> _ASSIGNED TASK_
Copy, word for word, the lines of the entries below between the one with "Active, Georgia: 974000 -> 400000" and the one with "Confirmed, New Jersey: 1430000 -> 800000", inclusive, and leave out everything else.

> _SOURCE INFORMATION_
----------

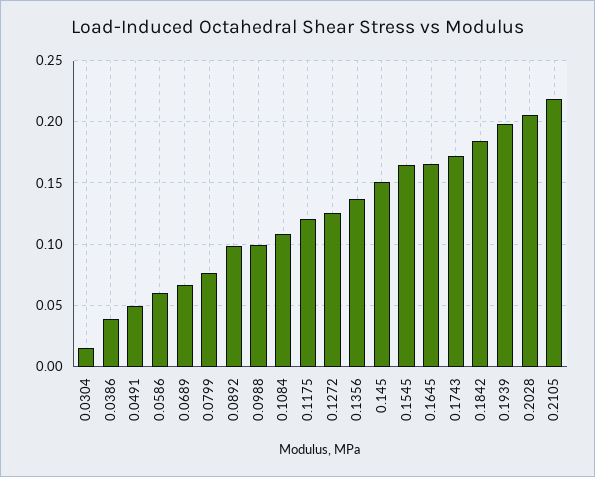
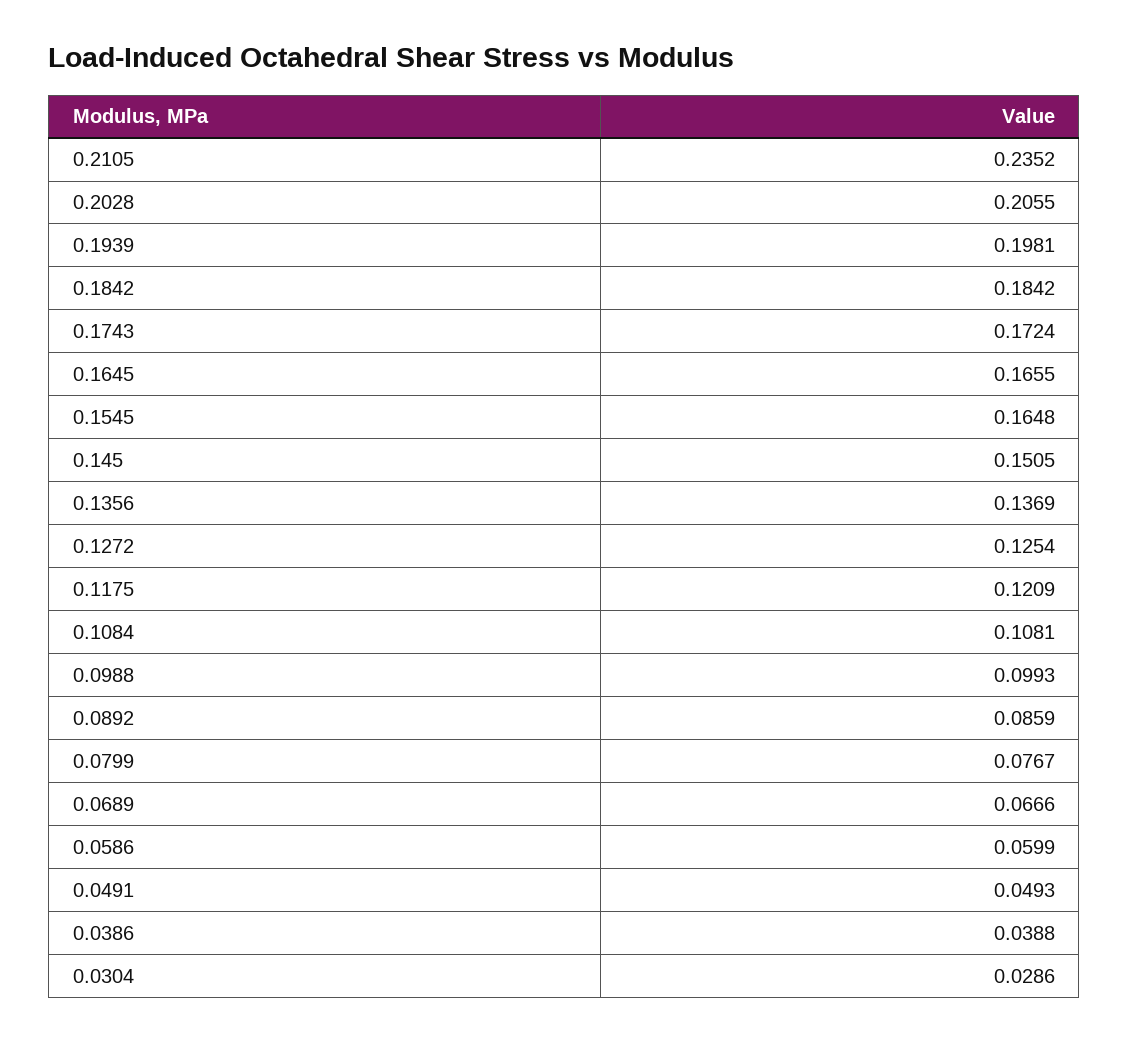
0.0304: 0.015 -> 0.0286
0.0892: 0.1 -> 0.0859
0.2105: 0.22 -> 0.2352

----------

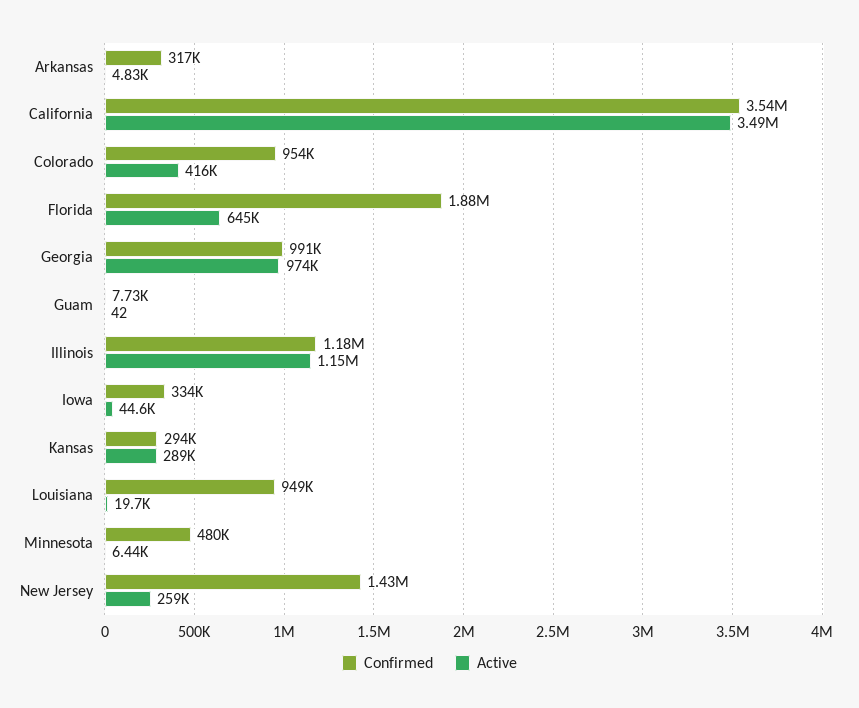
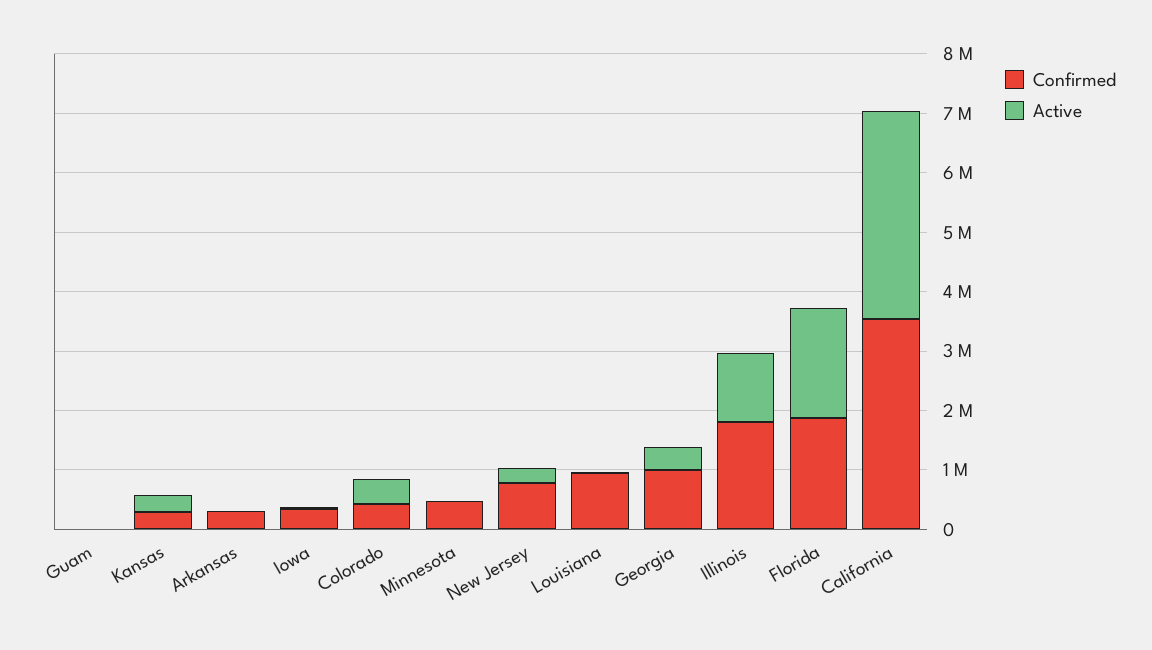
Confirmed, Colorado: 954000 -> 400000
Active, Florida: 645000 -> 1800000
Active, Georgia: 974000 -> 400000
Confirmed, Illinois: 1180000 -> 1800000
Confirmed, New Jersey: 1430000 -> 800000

----------

> _YOUR RESPONSE_
Active, Georgia: 974000 -> 400000
Confirmed, Illinois: 1180000 -> 1800000
Confirmed, New Jersey: 1430000 -> 800000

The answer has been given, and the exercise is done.